Few statistics exist on the number of adoptions gone wrong, other than a 10-year-old study by the US Department of Health and Human Services reporting “adoption disruptions” ranging from 10-25 percent. This little-known statistic points to a meltdown in the industry and a sign that adoption and foster care have become a landmine for many families who believed God had called them to help these children.

No one told them there could be an aftermath. Here are some of their stories…

Anyway, the story has gotten more than 26,000 hits and lots of grateful comments from folks who feel their voices were never heard. My one complaint is that the “Unseen” documentary that I refer to in my story is not available for viewing. I’ve not gotten to see it but I’m sure it tells the real truth about caring for disabled kids and how their parents are left in the lurch for a lifetime. I just spent time with a friend whose son has needs similar to that of my daughter plus there are other kids involved; she told me that she and her husband haven’t had a getaway vacation together for 17-some years. And that what they had 17 years ago was their honeymoon, which lasted all of three days.

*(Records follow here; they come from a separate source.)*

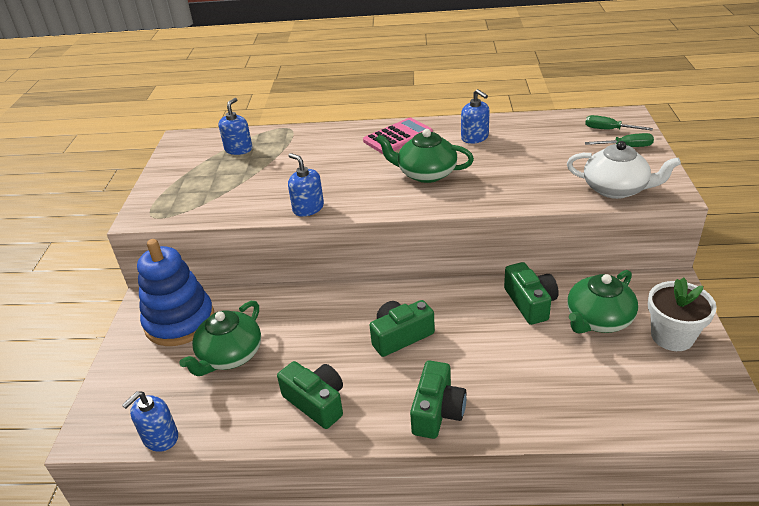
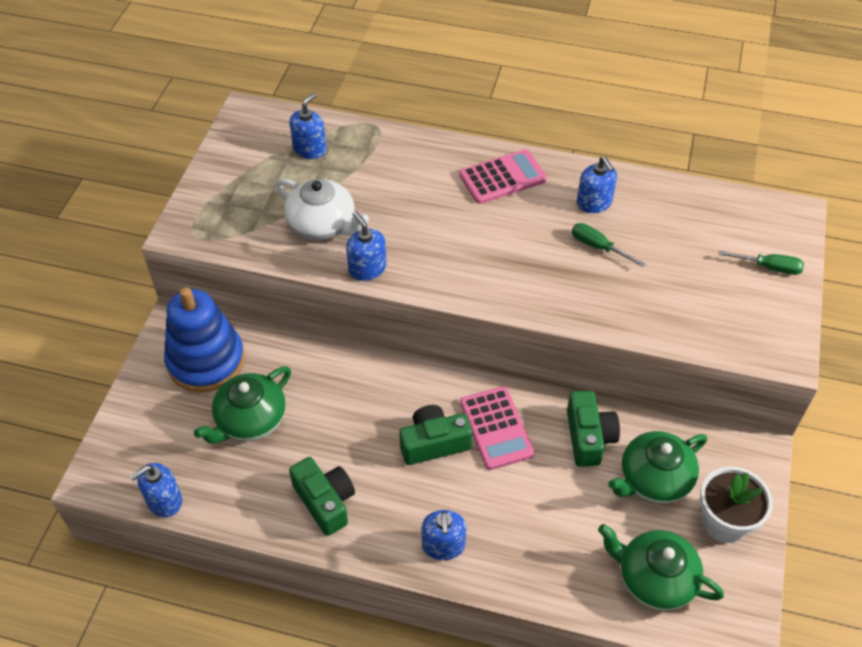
camera: 10 degrees right, 15 degrees up
(425, 174) = (515, 249): green teapot -> green teapot (654, 578)
(437, 411) = (443, 545): green camera -> blue soap dispenser
(450, 314) = (496, 428): none -> pink calculator
(608, 130) = (761, 232): green screwdriver -> green screwdriver (598, 247)
(616, 189) = (725, 332): white teapot -> white teapot (323, 225)

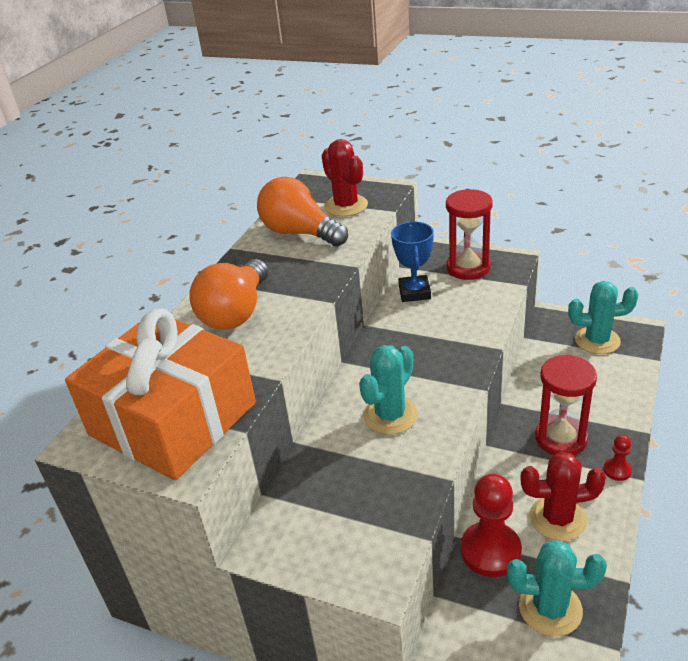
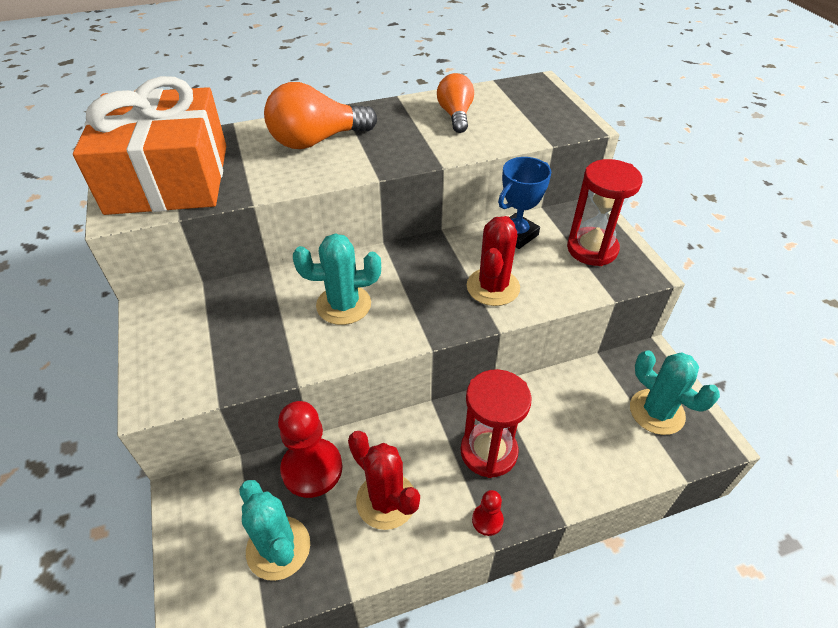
camera: 45 degrees right, 10 degrees up
(300, 233) = (455, 115): orange light bulb -> orange light bulb, size x0.64
(346, 206) = (525, 117): red cactus -> red cactus (493, 287)

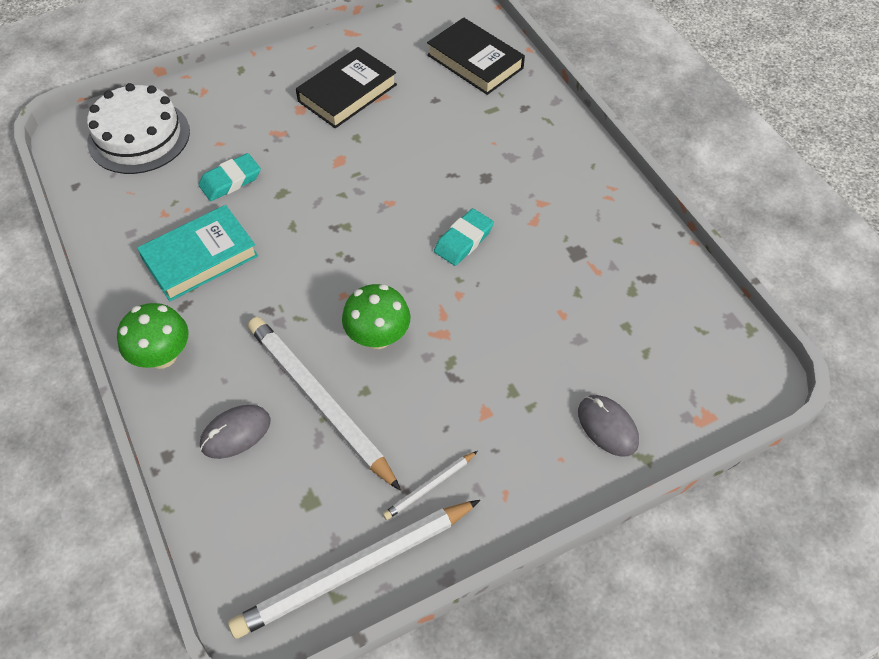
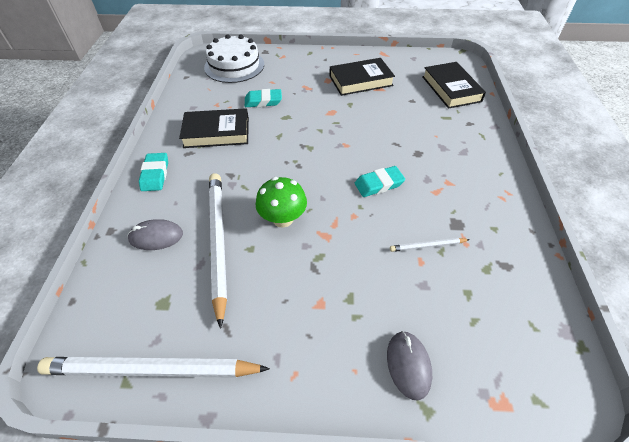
camera: 30 degrees right, 5 degrees down
(162, 356) = (155, 174): green mushroom -> turquoise eraser
(200, 257) = (217, 132): turquoise book -> black book
(429, 487) = (244, 337): white pencil -> white pencil (427, 246)

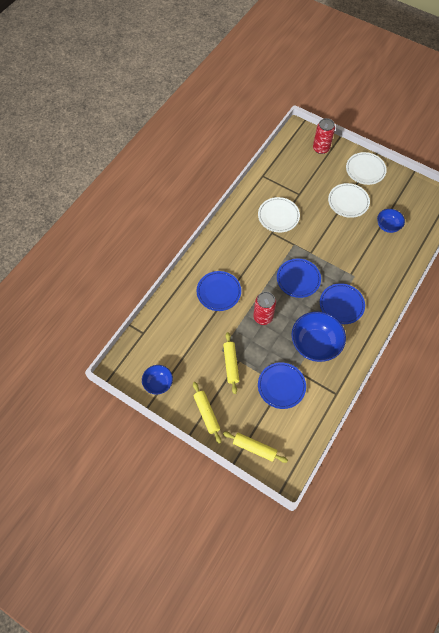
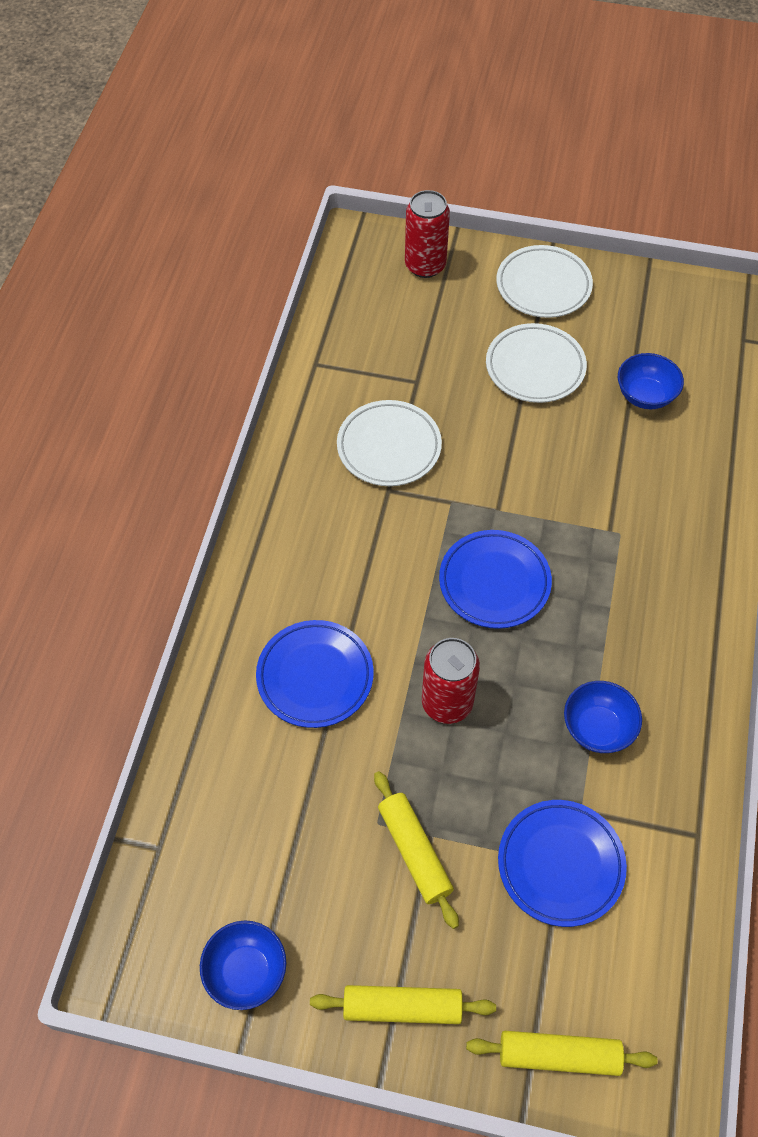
camera: 20 degrees left, 5 degrees down
(206, 413) = (402, 1007): yellow rolling pin -> yellow rolling pin turned 45 degrees counterclockwise
(315, 344) = (597, 728): blue bowl -> blue bowl, size x0.56
(341, 305) = (619, 611): blue plate -> none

So I, who complain if I don’t get some time off every few months, have endured very little compared with her. I wish somehow I could help give this friend a break.

By the way, the photo with this post is courtesy of Chrissy Shelton, whose son was in residential care about the same time my daughter was. We shared a lot of conversations and prayers. Many of my friends in the Seattle area are in the mental health community; as parents, we seek comfort from each other.